Soon we see the neon orange and neon lime green paint of Arran and Rebecca's bike frames cycle into view. "Hey Kiwis!" I yell.

We bicycle with our Kiwi friends, climbing a long steep pass over a mountain. We pull our bicycles to a stop at a cascading waterfall, as much to admire the scene as to take a breather from the arduous climb.

We get back on our touring bicycles and continue to climb. Sharon, riding beside Arran, grunts, "My worst nightmare is I climb a steep pass and discover I've gone the wrong way."

Arran grunts back, "My worst nightmare is I have to climb a steep pass."

We round a hairpin corner on our heavy touring bicycles and can see the road continue up and up and up around a series of bends. Arran lets out a loud groan.

Sharon says to him, "We have to go over that ridge, you know."

Arran whispers, "Did you hear about the cyclist that died?"

"No," Sharon says, surprised. "Where was this?"

Arran grunts again before answering, "Another cyclist threw them over the railing."

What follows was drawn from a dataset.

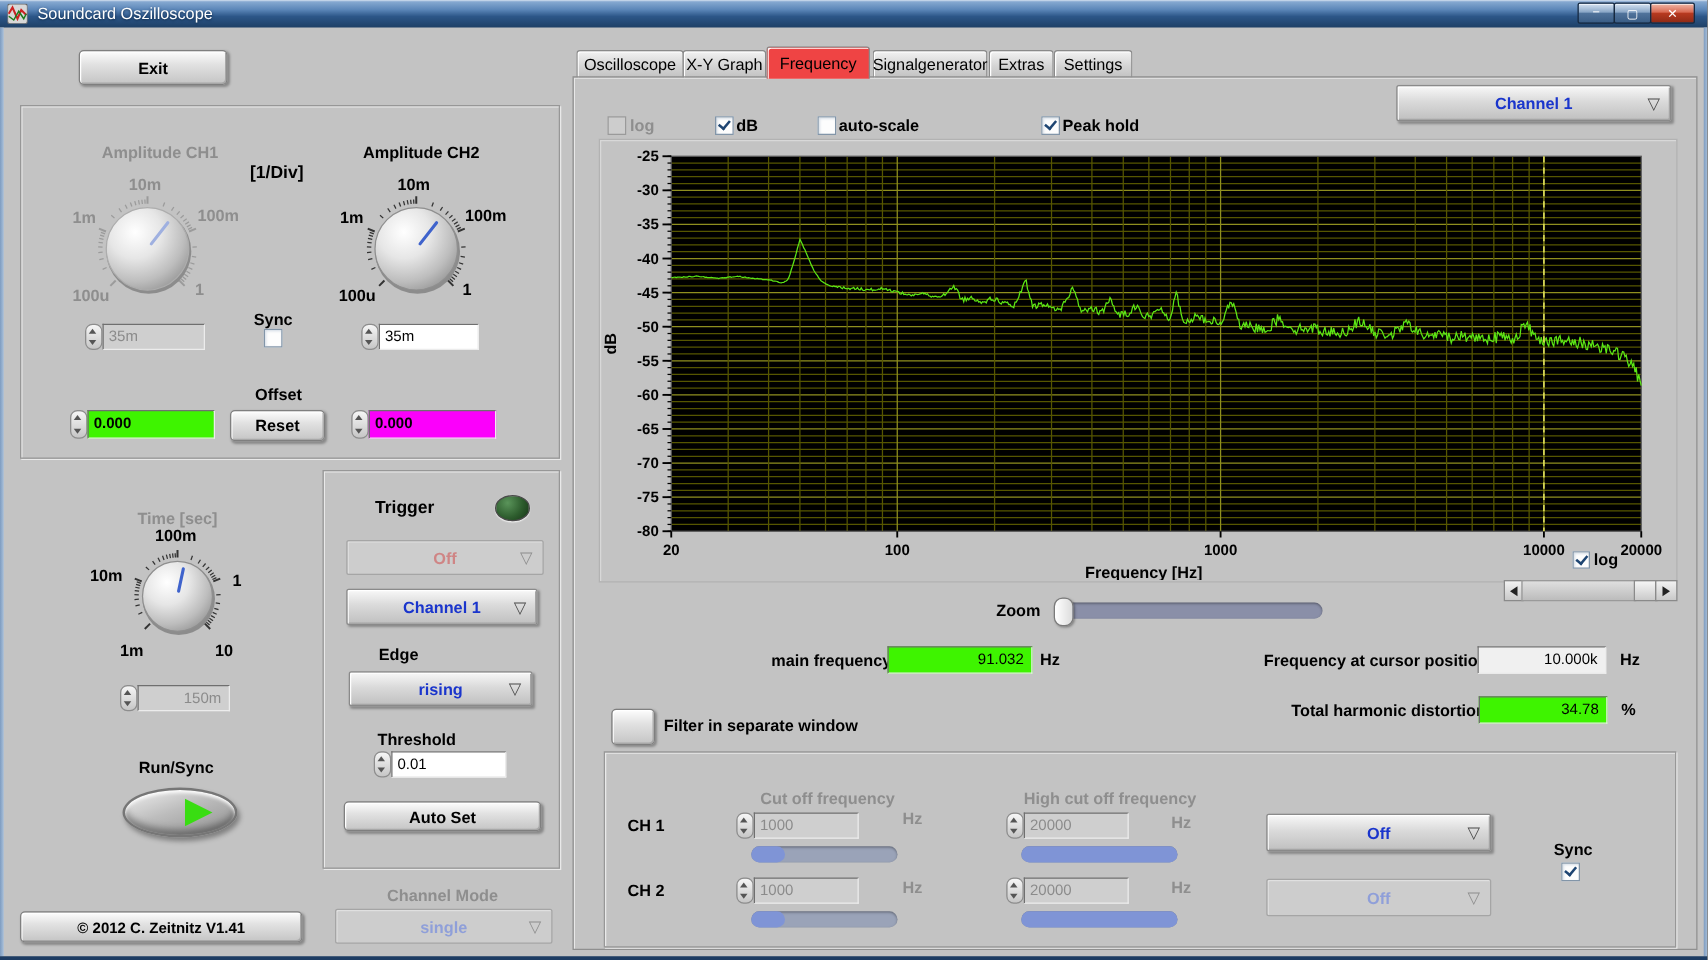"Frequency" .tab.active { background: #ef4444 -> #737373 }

"I bet this was in Norway," Sharon says.

A quick descent brings us to a cherry stand where we stop to eat a basket (of cherries, not actually the basket itself, of course. We're hungry, but we're not stupid). After paying 20 Krullers into the self serve tin can, I trot to the house to get water from the lady there. She points to a stream and says, "You can get it right out of the stream. That's where this tap water comes from."

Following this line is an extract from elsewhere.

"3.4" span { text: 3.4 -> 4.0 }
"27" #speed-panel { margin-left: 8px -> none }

Arran had put his money into one of the tins on the stand. The woman comes over, bringing more cherries as they are almost depleted at the stand. She picks up one tin container. There is no money in it. She glares at us accusingly. Arran picks up the other container and rattles it reassuringly. "We put it in here," he says with a smile.

We leave the cherry stand and confront another steep climb. There is a toll for this great bicycle touring scenery. It is sunny and hot. My cotton long sleeve dress shirt springs a leak.

We have a quick descent on our touring bikes to Utna, Norway, where we planned on having a late lunch. We arrive at 2:20 PM. The only grocery store in town closed at 2 PM. We found that interesting, because according to Arran and Rebecca's travel book, stores in Norway are closed all day Sunday. Guess it needs an update.

A larger center, Odda, Norway, is 45 kilometres away. There is supposed to be a Rema 1000 food store there. Sharon and I decide that if we ride fast we can surely get there before 6. Guess it depends on how many killer ascents between here and there.

We jump on our touring bicycles and pedal past a breathtaking waterfall spilling off the top of a mountain. We bicycle through a 1.6 kilometre long tunnel that leaks.

We are cranking along steadily. When we're over halfway to Odda, a little white car slows down beside us. Arran rolls down the passenger window. "You guys are doing great," he says.

"You're not doing so bad yourself," I observe.

When we arrive at the store I elect to stay with our bicycles while Sharon goes in to shop for groceries. I tell Sharon that if she sees Arran in the store, ask him if he wants a ride back.

He isn't in there. He must have already got groceries and we missed him somehow.

After our grocery shopping spree, we mount our bicycles and ride out of town along a lake. Sharon spies a hiking trail along a river. Above us, a huge waterfall shoots over the mountain. Hot August days in Norway are great for huge waterfalls ... all the snow melting in the high country. There are cascades and waterfalls tumbling in all directions. The scenery in Norway is brilliant for bicycle tours.